En arrivant, nous avons pris un taxi jusqu’à la gare routière Mayoreo pour prendre le bus de nuit direction Bluefields sur la côte ouest. C’est de là que part le ferry deux fois par semaine (samedi et mercredi) pour rejoindre les Iles du Maïs dans les Caraïbes. Arrivés vers 18h30, nous avons attendu trois heures jusqu’au départ de 21h30. J’ai bouquiné et nous nous sommes fait livrer Mcdo pour patienter. Il y a aussi un départ à 23h mais on ne voulait pas passer toute la soirée dans la gare, qui est en extérieur. On ne s’attendait pas à un chicken bus pour un trajet de huit heures. Rien à voir avec les bus confortables et climatisés du Mexique, nous n’étions pas du tout à l’aise… Seul point commun : le froid, mais pas à cause de la clim. La fenêtre juste au-dessus de nous ne fermait pas… C’était la pire nuit depuis San Cristóbal au Mexique.

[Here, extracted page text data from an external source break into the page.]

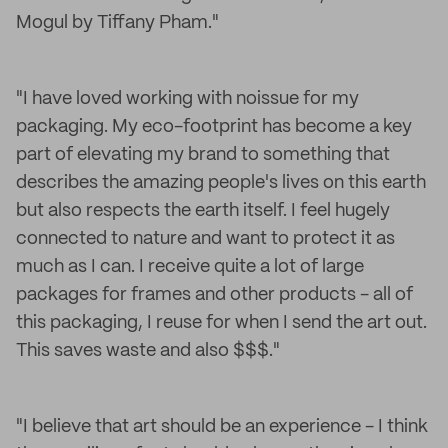
Mogul by Tiffany Pham."
"I have loved working with noissue for my
packaging. My eco-footprint has become a key
part of elevating my brand to something that
describes the amazing people's lives on this earth
but also respects the earth itself. I feel hugely
connected to nature and want to protect it as
much as I can. I receive quite a lot of large
packages for frames and other products - all of
this packaging, I reuse for when I send the art out.
This saves waste and also $$$."
"I believe that art should be an experience - I think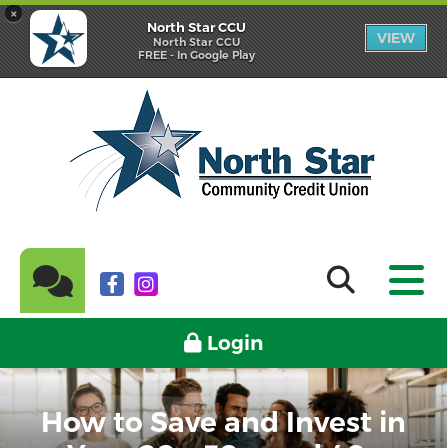
×
North Star CCU
VIEW
North Star CCU
FREE - In Google Play
Login
How to Save and Invest in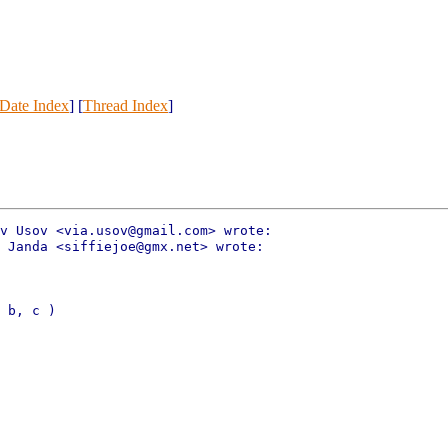
Date Index
] [
Thread Index
]
v Usov <via.usov@gmail.com> wrote:

 Janda <siffiejoe@gmx.net> wrote:

 b, c )
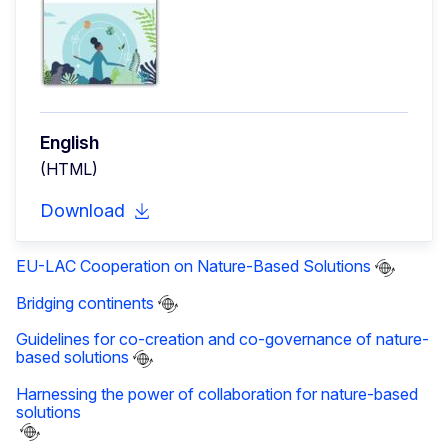
English
(HTML)
Download
EU-LAC Cooperation on Nature-Based Solutions
Bridging continents
Guidelines for co-creation and co-governance of nature-
based solutions
Harnessing the power of collaboration for nature-based
solutions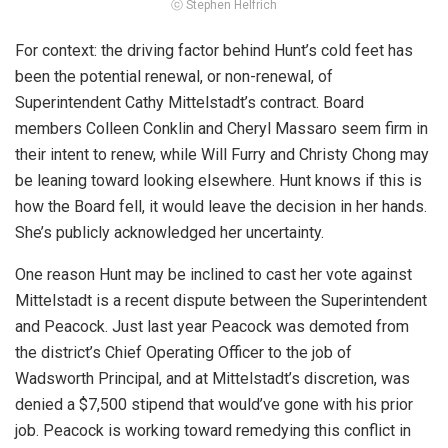
ⓒ Stephen Helfrich
For context: the driving factor behind Hunt’s cold feet has
been the potential renewal, or non-renewal, of
Superintendent Cathy Mittelstadt’s contract. Board
members Colleen Conklin and Cheryl Massaro seem firm in
their intent to renew, while Will Furry and Christy Chong may
be leaning toward looking elsewhere. Hunt knows if this is
how the Board fell, it would leave the decision in her hands.
She’s publicly acknowledged her uncertainty.
One reason Hunt may be inclined to cast her vote against
Mittelstadt is a recent dispute between the Superintendent
and Peacock. Just last year Peacock was demoted from
the district’s Chief Operating Officer to the job of
Wadsworth Principal, and at Mittelstadt’s discretion, was
denied a $7,500 stipend that would’ve gone with his prior
job. Peacock is working toward remedying this conflict in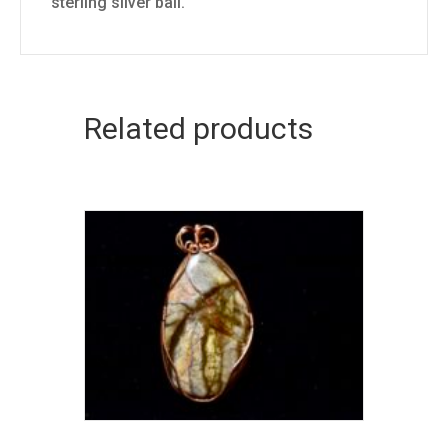
sterling silver bail.
Related products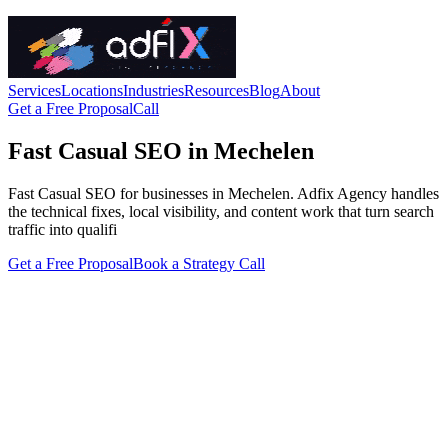
Services
Locations
Industries
Resources
Blog
About
Get a Free Proposal
Call
Fast Casual SEO in Mechelen
Fast Casual SEO for businesses in Mechelen. Adfix Agency handles
the technical fixes, local visibility, and content work that turn search
traffic into qualifi
Get a Free Proposal
Book a Strategy Call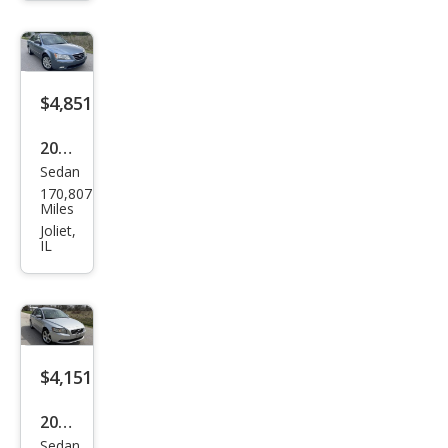
$4,851
2009
Sedan
Hyu
170,807
ndai
Miles
Son
Joliet,
IL
ata
Limi
ted
$4,151
2008
Sedan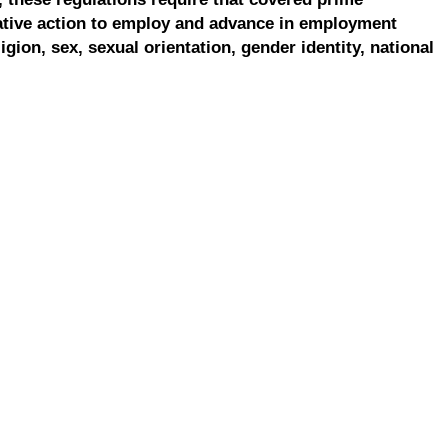
ative action to employ and advance in employment
ligion, sex, sexual orientation, gender identity, national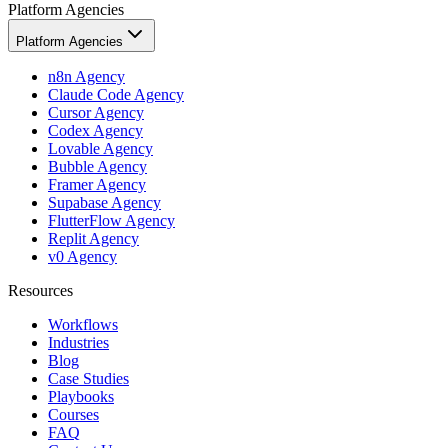
Platform Agencies
Platform Agencies
n8n Agency
Claude Code Agency
Cursor Agency
Codex Agency
Lovable Agency
Bubble Agency
Framer Agency
Supabase Agency
FlutterFlow Agency
Replit Agency
v0 Agency
Resources
Workflows
Industries
Blog
Case Studies
Playbooks
Courses
FAQ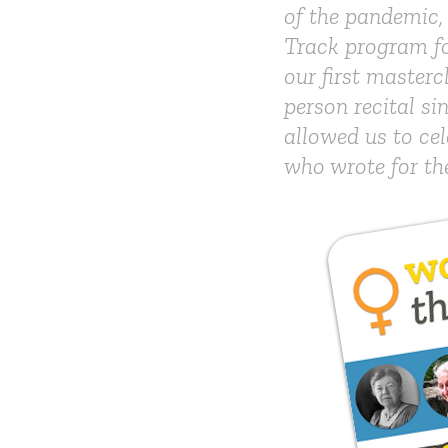
of the pandemic,
Track program fo
our first masterc
person recital s
allowed us to cel
who wrote for th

Nous sommes arrivés à la gare routière de Bluefields alors qu’il faisait encore nuit vers 5h du matin. Nous avons pris un taxi pour rejoindre le centre pour 40 córdobas chacun. En nous déposant, le chauffeur nous explique qu’il vaut mieux que le propriétaire de l’auberge vienne nous chercher sur la rue principale car il est dangereux de s’aventurer seuls dans la ruelle menant jusqu’à la porte, on pourrait se faire voler. Ayant réservé à partir de la nuit suivante, on ne se voyait pas appeler ou débarquer si tôt. On se sentait épié par les passants un peu éméchés sortant de soirée. Pas rassurés, nous sommes allés un peu plus loin à la recherche d’un endroit plus safe pour nous installer. Nous avons élu domicile dans le parc d’une église et nous avons terminé notre nuit ici jusqu’à 9h.

Nous sommes ensuite arrivés à l’auberge Typical House Bluefields. L’accueil n’était pas terrible et la cuisine était dans un sale état, à éviter… Nous nous sommes baladés dans la ville dans la journée et avons mangé au restaurant. Mais nous ne nous sommes pas du tout senti à l’aise dans cette ville. Gros contraste avec León, les locaux ne sont pas accueillants, ils ne disent pas bonjour ou ne répondent pas quand on le leur dit. Après quelques courses, nous sommes rentrés à l’auberge où nous avons passé le reste de la journée. Heureusement, nous ne sommes restés qu’une nuit et avons pris le bateau tôt le lendemain matin pour rejoindre l’île Big Corn, à une cinquantaine de kilomètres de la côte (7h de traversée). 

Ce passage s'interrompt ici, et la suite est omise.